The Future of XR According to Hugo Swart, Qualcomm

Qualcomm VP tells us about the promising next wave of headsets

This article is the second in a two-part series about our recent interview with Hugo Swart. The first blog, which looks at Qualcomm’s approach to extended reality, can be found here. In this piece, we look at some of the critical questions facing this market as it looks to the future.

The extended reality (XR) market has enjoyed success recently, but the focus is always on what comes next. I expect the answer to that question to be slimmer, lighter and more powerful devices that will run richer content, delivering powerful and immersive experiences for users. Naturally, there are many hurdles to overcome to make this a reality, and I was keen to put some of the questions about the hardware of the future to Hugo Swart, vice president and general manager of Qualcomm’s XR business.

One of the biggest challenges to the progress of XR is the processing requirements for visually rich content. As games, video and other emerging formats develop, they will need more computing power. However, this runs directly against the goal to make virtual and augmented reality (VR and AR) headsets smaller, as more power demands more space on a device. It’s a conundrum that the industry is working hard to solve, and I was eager to hear Hugo’s perspective.

“In any VR or AR headset, you have a limitation on how much power you can dissipate,” Hugo says. “But for some of these new XR experiences, I will need even more power than we need now. And that’s where I think that distributed processing will become imperative. The headset will always do some of the work. The phone can do some rendering. And the cloud is going to play a part too. When this comes together, you can do it dynamically.”

He continues, “This means, depending on how much power or battery I have on the device, the connection quality, latency and so forth, I can dynamically adjust. But this isn’t easy to solve, and it’s going to take some time to do.”

Undoubtedly, split processing will play a critical role, and Hugo expects that services will split between multiple devices, which will work together, with better interoperability.

“Think about your smartwatch, your smart glasses, your phone, your PC — it’s a constellation of devices, and the services you use will move around, depending on what device you have at any given moment.”

In particular, he sees interoperability between watch and headset playing an important role — a tactic we’ve already seen Facebook use in its work toward XR experiences of the future (CCS Insight customers can read our take on this here).

Focussing specifically on forms of headsets, Hugo believes there are four possible paths for AR products. The first is all-in-one or standalone devices, like Microsoft’s HoloLens; the second is XR viewers, which balance design and capability requirements by tethering to host devices; the third is simpler smart glasses that use a heads-up display rather than offering a true AR experience; and finally, high-performance VR headsets with passthrough capabilities, which Qualcomm refers to as mixed reality devices.

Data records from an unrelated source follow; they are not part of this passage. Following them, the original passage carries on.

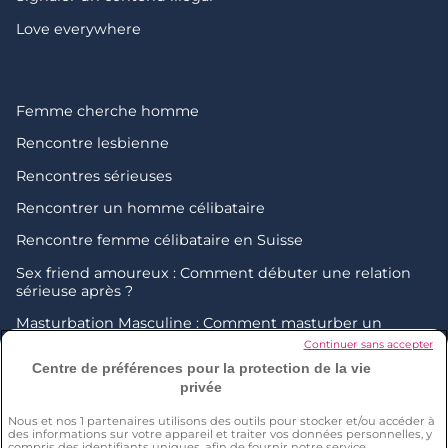
Love everywhere
Femme cherche homme
Rencontre lesbienne
Rencontres sérieuses
Rencontrer un homme célibataire
Rencontre femme célibataire en Suisse
Sex friend amoureux : Comment débuter une relation
sérieuse après ?
Masturbation Masculine : Comment masturber un
homme ?
Continuer sans accepter
Centre de préférences pour la protection de la vie
Comment faire pour rencontrer de nouvelles personnes
privée
?
Nous et nos
1
partenaires utilisons des outils pour stocker et/ou accéder à
Partagez un tête-à-tête en vidéo
des informations sur votre appareil et traiter vos données personnelles, y
compris des identifiants uniques, afin de fournir notre service,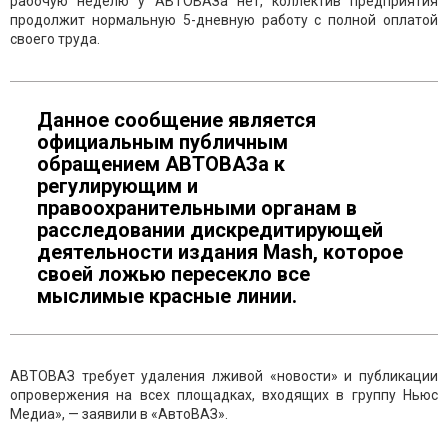
рабочую неделю у АВТОВАЗа нет, коллектив предприятия
продолжит нормальную 5-дневную работу с полной оплатой
своего труда.
Данное сообщение является
официальным публичным
обращением АВТОВАЗа к
регулирующим и
правоохранительными органам в
расследовании дискредитирующей
деятельности издания Mash, которое
своей ложью пересекло все
мыслимые красные линии.
АВТОВАЗ требует удаления лживой «новости» и публикации
опровержения на всех площадках, входящих в группу Ньюс
Медиа», — заявили в «АвтоВАЗ».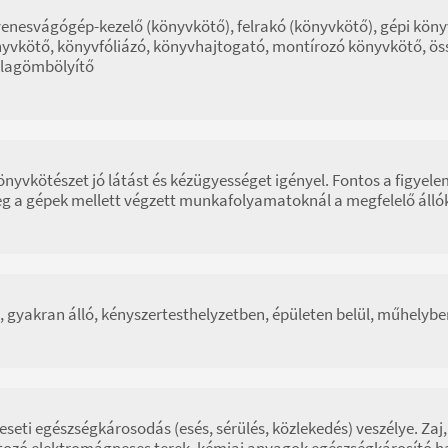
enesvágógép-kezelő (könyvkötő), felrakó (könyvkötő), gépi köny
yvkötő, könyvfóliázó, könyvhajtogató, montírozó könyvkötő, ö
lagömbölyítő
önyvkötészet jó látást és kézügyességet igényel. Fontos a figyel
eg a gépek mellett végzett munkafolyamatoknál a megfelelő áll
, gyakran álló, kényszertesthelyzetben, épületen belül, műhelybe
eseti egészségkárosodás (esés, sérülés, közlekedés) veszélye. Zaj,
tozó elektromágneses terek, kémiai anyagok egészségkárosító ha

But it’s not a case of investing in one type of design and hoping it wins. “I think the four will develop in parallel. I don’t think we’re going to see one kill the others, although we may see things start to converge over time”, notes Hugo, making the point that different device types will excel in certain locations. For example, mixed reality experiences are likely to be for indoor use, as these devices will remain bulky. Similarly, I’d argue that different types of content will work best on different devices, and this means that multiple designs will be extremely important.

When it comes to supporting this new content, Qualcomm is actively focussing on tackling problems like simultaneous localization and mapping, or SLAM, to help the whole network of devices and services build even more immersive XR experiences. As the industry looks to entice new customers to the XR fold, they must focus on offering experiences beyond gaming. For example, fitness is emerging as a core application, as our recent VR consumer survey found, and well-being looks set to be a broader area of interest, with experiences like mindfulness and meditation.

Education is another area where Hugo thinks more can be done — and not just in the classroom.

“Think about the kind of things where you can place yourself in a different environment,” he suggests. “For example, if I need to learn how to speak Mandarin, or I want to improve at public speaking. I can practise in front of virtual people or characters, so I can get more comfortable.”

This is where I think we should be most excited about the future of XR. The possible uses extend well beyond those available right now, and we’re only going to see better applications for the technology develop over time. As VR and AR devices continue to get better and gain more popularity, the number of users will grow, more developers will come on board, and I’m certain that we’ll see a powerful flywheel of hardware and software that will lift the technology to new heights.

The XR market is already developing apace thanks to the efforts of companies like Qualcomm, and although we may still be some years away from a pair of smart glasses that look no different from normal eyewear, the journey to that goal is clearer than ever. Yes, there are some challenges to overcome, but the sense of progress is there, with new devices and content launching more and more regularly. With XR devices continuing to push the boundaries and exciting content on the horizon, I can’t wait to see what comes next.